Jack on the Moan
F is for Funderland

I don’t have to go to Funderland to know that I hate it. Maybe there was a time in my life when Funderland would have been heaven on earth, but now, as I approach the ripe old age of 20, I can’t think of many things worse than spinning around in a Waltzer to the sound of pumping techno music and belligerent youths.

I’m sure at one stage or another I would have jumped at the opportunity to go to Funderland — then again, I also used to hanker to go to Butlins when I was younger. I remember thinking, wistfully, how I wish my parents were the cool sort, the ones who’d let their sons watch ‘Candyman’ and eat candy floss till they’re teeth hurt. I felt as if I was missing out on a rite-of-passage every young Dubliner was supposed to experience. Fortunately, that’s a sentiment I no longer have.

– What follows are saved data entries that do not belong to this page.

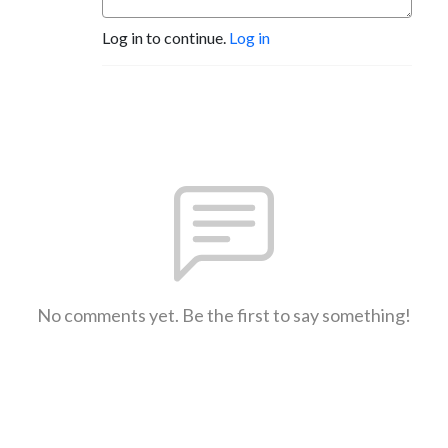
Log in to continue.
Log in
No comments yet. Be the first to say something!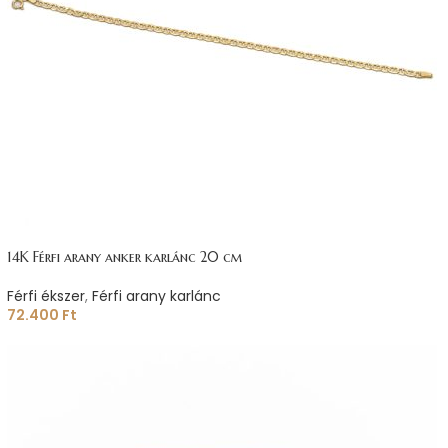
14K Férfi arany anker karlánc 20 cm
Férfi ékszer
,
Férfi arany karlánc
72.400
Ft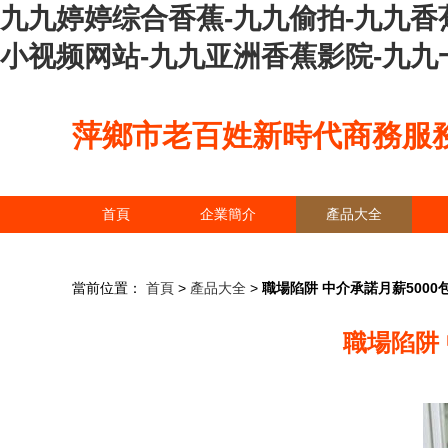
九九婷婷综合香蕉-九九偷拍-九九香
小视频网站-九九亚洲香蕉影院-九九
萍鄉市老百姓新時代商務服
首頁
企業簡介
產品大全
當前位置：
首頁
>
產品大全
>
職場陷阱 中介承諾月薪500
職場陷阱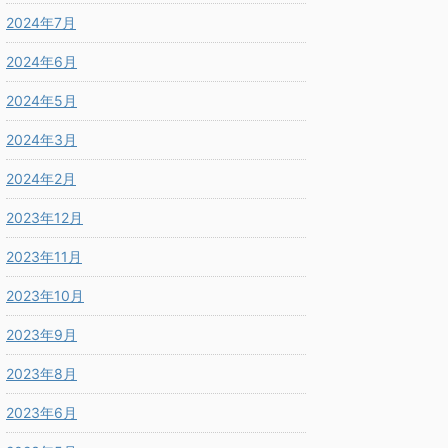
2024年7月
2024年6月
2024年5月
2024年3月
2024年2月
2023年12月
2023年11月
2023年10月
2023年9月
2023年8月
2023年6月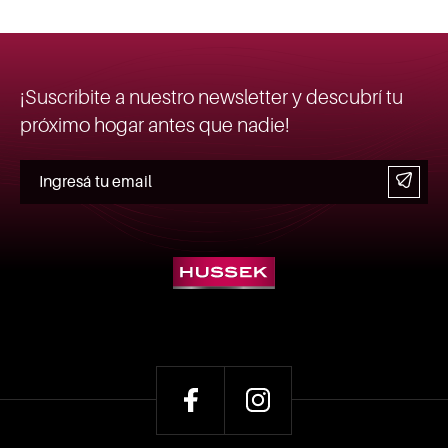
¡Suscribite a nuestro newsletter y descubrí tu
próximo hogar antes que nadie!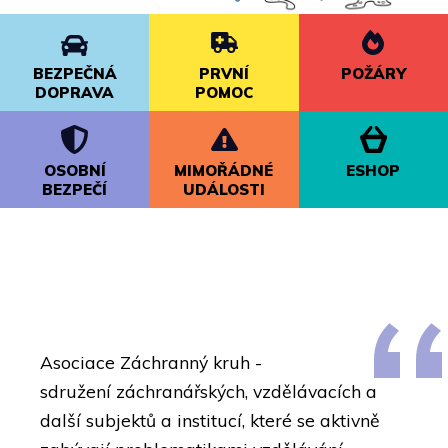
BEZPEČNÁ
PRVNÍ
POŽÁRY
DOPRAVA
POMOC
OSOBNÍ
MIMOŘÁDNÉ
ESHOP
BEZPEČÍ
UDÁLOSTI
Asociace Záchranný kruh -
sdružení
záchranářských, vzdělávacích a
další subjektů a institucí, které se aktivně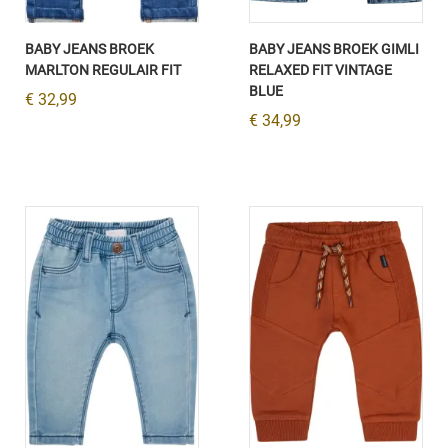
BABY JEANS BROEK
BABY JEANS BROEK GIMLI
MARLTON REGULAIR FIT
RELAXED FIT VINTAGE
BLUE
€ 32,99
€ 34,99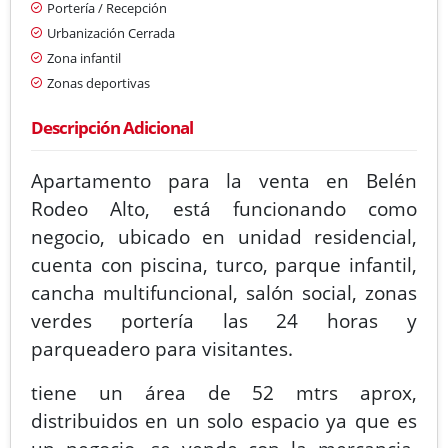
Portería / Recepción
Urbanización Cerrada
Zona infantil
Zonas deportivas
Descripción Adicional
Apartamento para la venta en Belén
Rodeo Alto, está funcionando como
negocio, ubicado en unidad residencial,
cuenta con piscina, turco, parque infantil,
cancha multifuncional, salón social, zonas
verdes portería las 24 horas y
parqueadero para visitantes.
tiene un área de 52 mtrs aprox,
distribuidos en un solo espacio ya que es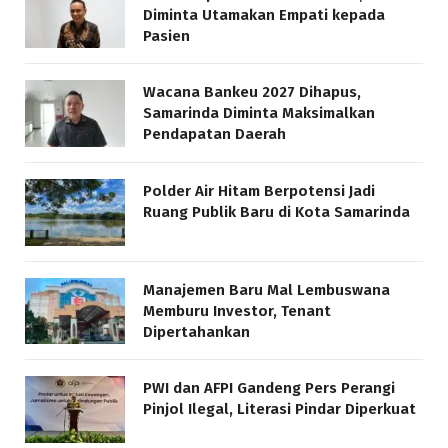
Diminta Utamakan Empati kepada
Pasien
Wacana Bankeu 2027 Dihapus,
Samarinda Diminta Maksimalkan
Pendapatan Daerah
Polder Air Hitam Berpotensi Jadi
Ruang Publik Baru di Kota Samarinda
Manajemen Baru Mal Lembuswana
Memburu Investor, Tenant
Dipertahankan
PWI dan AFPI Gandeng Pers Perangi
Pinjol Ilegal, Literasi Pindar Diperkuat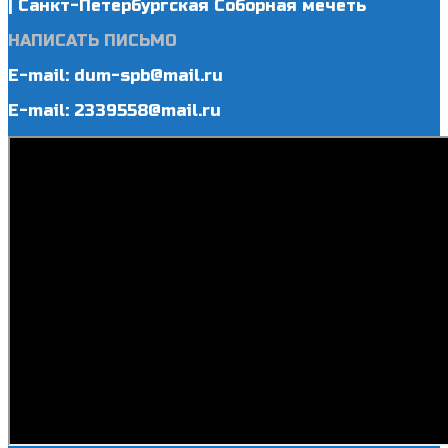
| Санкт-Петербургская Соборная мечеть
НАПИСАТЬ ПИСЬМО
E-mail: dum-spb@mail.ru
E-mail: 2339558@mail.ru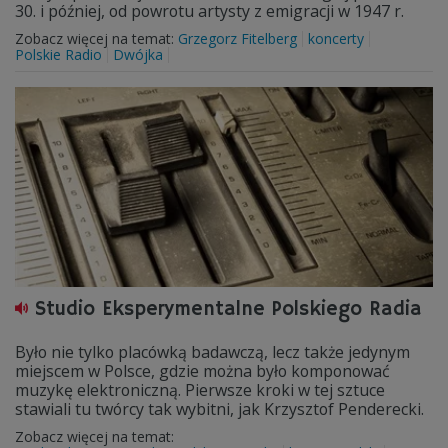
30. i później, od powrotu artysty z emigracji w 1947 r.
Zobacz więcej na temat:
Grzegorz Fitelberg
koncerty
Polskie Radio
Dwójka
Studio Eksperymentalne Polskiego Radia
Było nie tylko placówką badawczą, lecz także jedynym
miejscem w Polsce, gdzie można było komponować
muzykę elektroniczną. Pierwsze kroki w tej sztuce
stawiali tu twórcy tak wybitni, jak Krzysztof Penderecki.
Zobacz więcej na temat: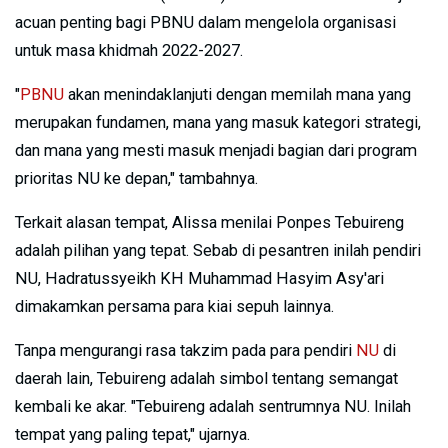
acuan penting bagi PBNU dalam mengelola organisasi
untuk masa khidmah 2022-2027.
"
PBNU
akan menindaklanjuti dengan memilah mana yang
merupakan fundamen, mana yang masuk kategori strategi,
dan mana yang mesti masuk menjadi bagian dari program
prioritas NU ke depan," tambahnya.
Terkait alasan tempat, Alissa menilai Ponpes Tebuireng
adalah pilihan yang tepat. Sebab di pesantren inilah pendiri
NU, Hadratussyeikh KH Muhammad Hasyim Asy'ari
dimakamkan persama para kiai sepuh lainnya.
Tanpa mengurangi rasa takzim pada para pendiri
NU
di
daerah lain, Tebuireng adalah simbol tentang semangat
kembali ke akar. "Tebuireng adalah sentrumnya NU. Inilah
tempat yang paling tepat," ujarnya.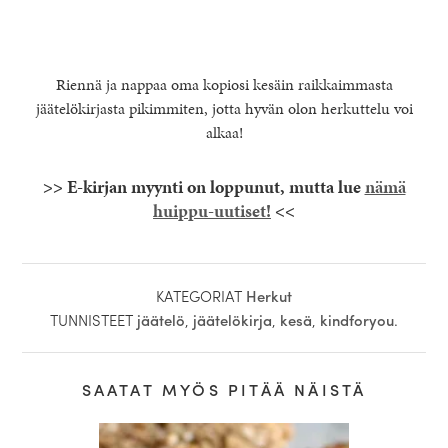
Riennä ja nappaa oma kopiosi kesäin raikkaimmasta
jäätelökirjasta pikimmiten, jotta hyvän olon herkuttelu voi
alkaa!
>> E-kirjan myynti on loppunut, mutta lue
nämä
huippu-uutiset!
<<
KATEGORIAT
Herkut
TUNNISTEET
jäätelö
,
jäätelökirja
,
kesä
,
kindforyou
.
SAATAT MYÖS PITÄÄ NÄISTÄ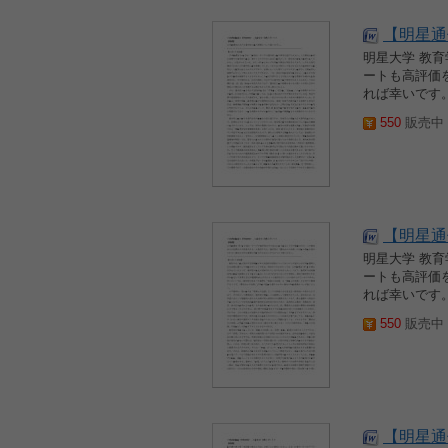
【明星通信
明星大学 教
ートも高評価
れば幸いです。
550
販売中 2
【明星通信
明星大学 教
ートも高評価
れば幸いです。
550
販売中 2
【明星通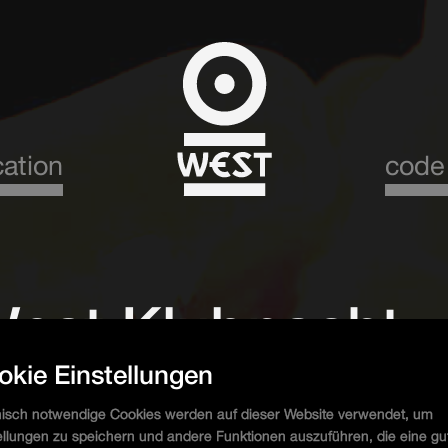
cation
code
West Klubnacht
okie Einstellungen
isch notwendige Cookies werden auf dieser Website verwendet, um
ellungen zu speichern und andere Funktionen auszuführen, die eine gu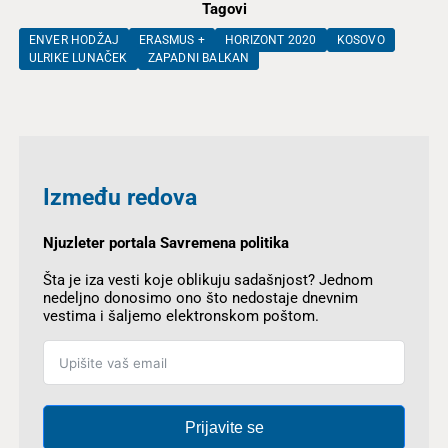
Tagovi
ENVER HODŽAJ
ERASMUS +
HORIZONT 2020
KOSOVO
ULRIKE LUNAČEK
ZAPADNI BALKAN
Između redova
Njuzleter portala Savremena politika
Šta je iza vesti koje oblikuju sadašnjost? Jednom
nedeljno donosimo ono što nedostaje dnevnim
vestima i šaljemo elektronskom poštom.
Prijavite se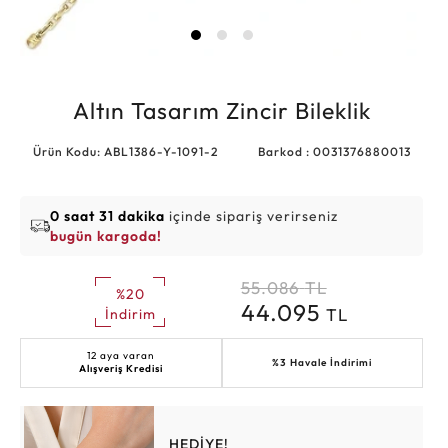
Altın Tasarım Zincir Bileklik
Ürün Kodu: ABL1386-Y-1091-2
Barkod : 0031376880013
0 saat 31 dakika
içinde sipariş verirseniz
bugün kargoda!
55.086
TL
%20
44.095
TL
İndirim
12 aya varan
%3 Havale İndirimi
Alışveriş Kredisi
HEDİYE!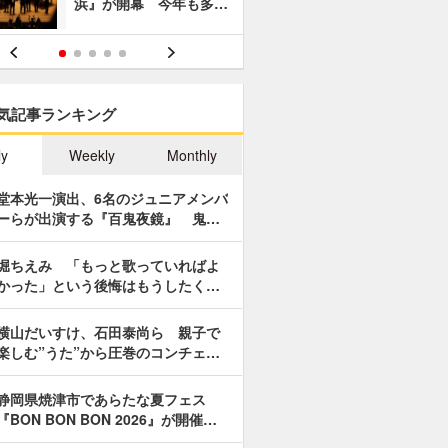
浜』が開幕 今年も多…
あやつり人
気記事ランキング
ly
Weekly
Monthly
堂本光一演出、6名のジュニアメンバ
ーらが出演する『百鬼夜鏡』 鬼…
堀ちえみ 「もっと歌っていればよ
かった」という後悔はもうしたく…
横山だいすけ、石田泰尚ら 親子で
楽しむ”うた”から圧巻のコンチェ…
静岡県焼津市であらたな夏フェス
『BON BON BON 2026』が開催…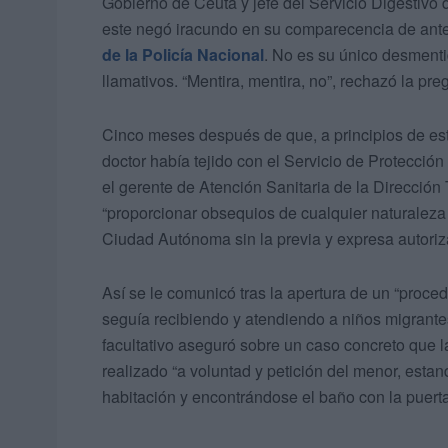
Gobierno de Ceuta y jefe del Servicio Digestivo 
este negó iracundo en su comparecencia de antea
de la Policía Nacional
. No es su único desmenti
llamativos. “Mentira, mentira, no”, rechazó la pre
Cinco meses después de que, a principios de est
doctor había tejido con el Servicio de Protección
el gerente de Atención Sanitaria de la Dirección 
“proporcionar obsequios de cualquier naturaleza
Ciudad Autónoma sin la previa y expresa autori
Así se le comunicó tras la apertura de un “proced
seguía recibiendo y atendiendo a niños migrante
facultativo aseguró sobre un caso concreto que l
realizado “a voluntad y petición del menor, est
habitación y encontrándose el baño con la puerta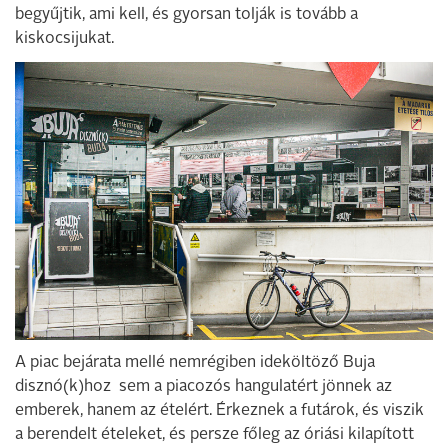
begyűjtik, ami kell, és gyorsan tolják is tovább a
kiskocsijukat.
A piac bejárata mellé nemrégiben ideköltöző Buja
disznó(k)hoz sem a piacozós hangulatért jönnek az
emberek, hanem az ételért. Érkeznek a futárok, és viszik
a berendelt ételeket, és persze főleg az óriási kilapított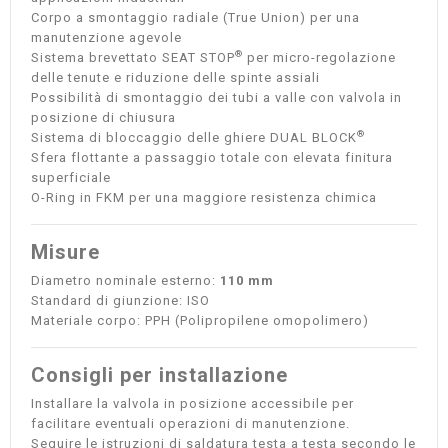
Corpo a smontaggio radiale (True Union) per una
manutenzione agevole
®
Sistema brevettato SEAT STOP
per micro-regolazione
delle tenute e riduzione delle spinte assiali
Possibilità di smontaggio dei tubi a valle con valvola in
posizione di chiusura
®
Sistema di bloccaggio delle ghiere DUAL BLOCK
Sfera flottante a passaggio totale con elevata finitura
superficiale
O-Ring in FKM per una maggiore resistenza chimica
Misure
Diametro nominale esterno:
110 mm
Standard di giunzione: ISO
Materiale corpo: PPH (Polipropilene omopolimero)
Consigli per installazione
Installare la valvola in posizione accessibile per
facilitare eventuali operazioni di manutenzione.
Seguire le istruzioni di saldatura testa a testa secondo le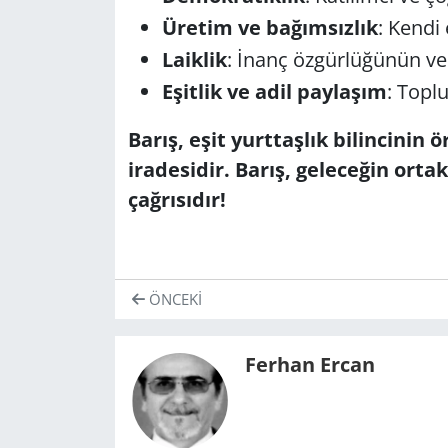
Üretim ve bağımsızlık
: Kendi
Laiklik
: İnanç özgürlüğünün ve 
Eşitlik ve adil paylaşım
: Topl
Barış, eşit yurttaşlık bilincinin ö
iradesidir.
Barış, geleceğin ortak
çağrısıdır!
ÖNCEKI
Ferhan Ercan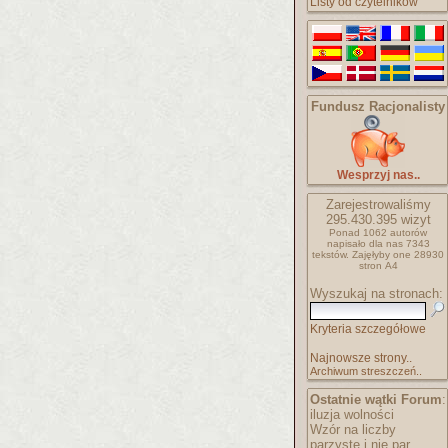
Listy od czytelników
Fundusz Racjonalisty
Wesprzyj nas..
Zarejestrowaliśmy
295.430.395
wizyt
Ponad 1062 autorów
napisało
dla nas 7343
tekstów.
Zajęłyby one 28930
stron A4
Wyszukaj na stronach:
Kryteria szczegółowe
Najnowsze strony..
Archiwum streszczeń..
Ostatnie wątki Forum
:
iluzja wolności
Wzór na liczby
parzyste i nie par..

It’s the human element that puts me off Funderland these days. To be honest, the promise of Bumper Cars gets me just as excited as it did when I was ten. No, it’s the throng of people that would get to me; people on all sorts — booze, pills, clouds of candy floss. I don’t want to come across as a complete snob, but Funderland does tend to attract the worst elements of Dublin. I remember a friend of mine telling me in the playground the following day how he’d seen a couple of boozed-up blokes going at one another hammer and tongs in front of the ferris wheel. That’s not I want to see — if I did I’d just head to Harcourt St. on a Saturday night. I bet the A&E units across the city are jam-packed the weekend Funderland comes to town.

Funderland’s rides might all be in disrepair and run by a bunch of inbred Cyclops and I wouldn’t care so long as the people there were there to enjoy the rides and keep to themselves. But alas, people just go and have to ruin it for everyone!  Maybe I should have saved this rant until I arrive at the letter P. Maybe I don’t hate Funderland? Maybe I hate people?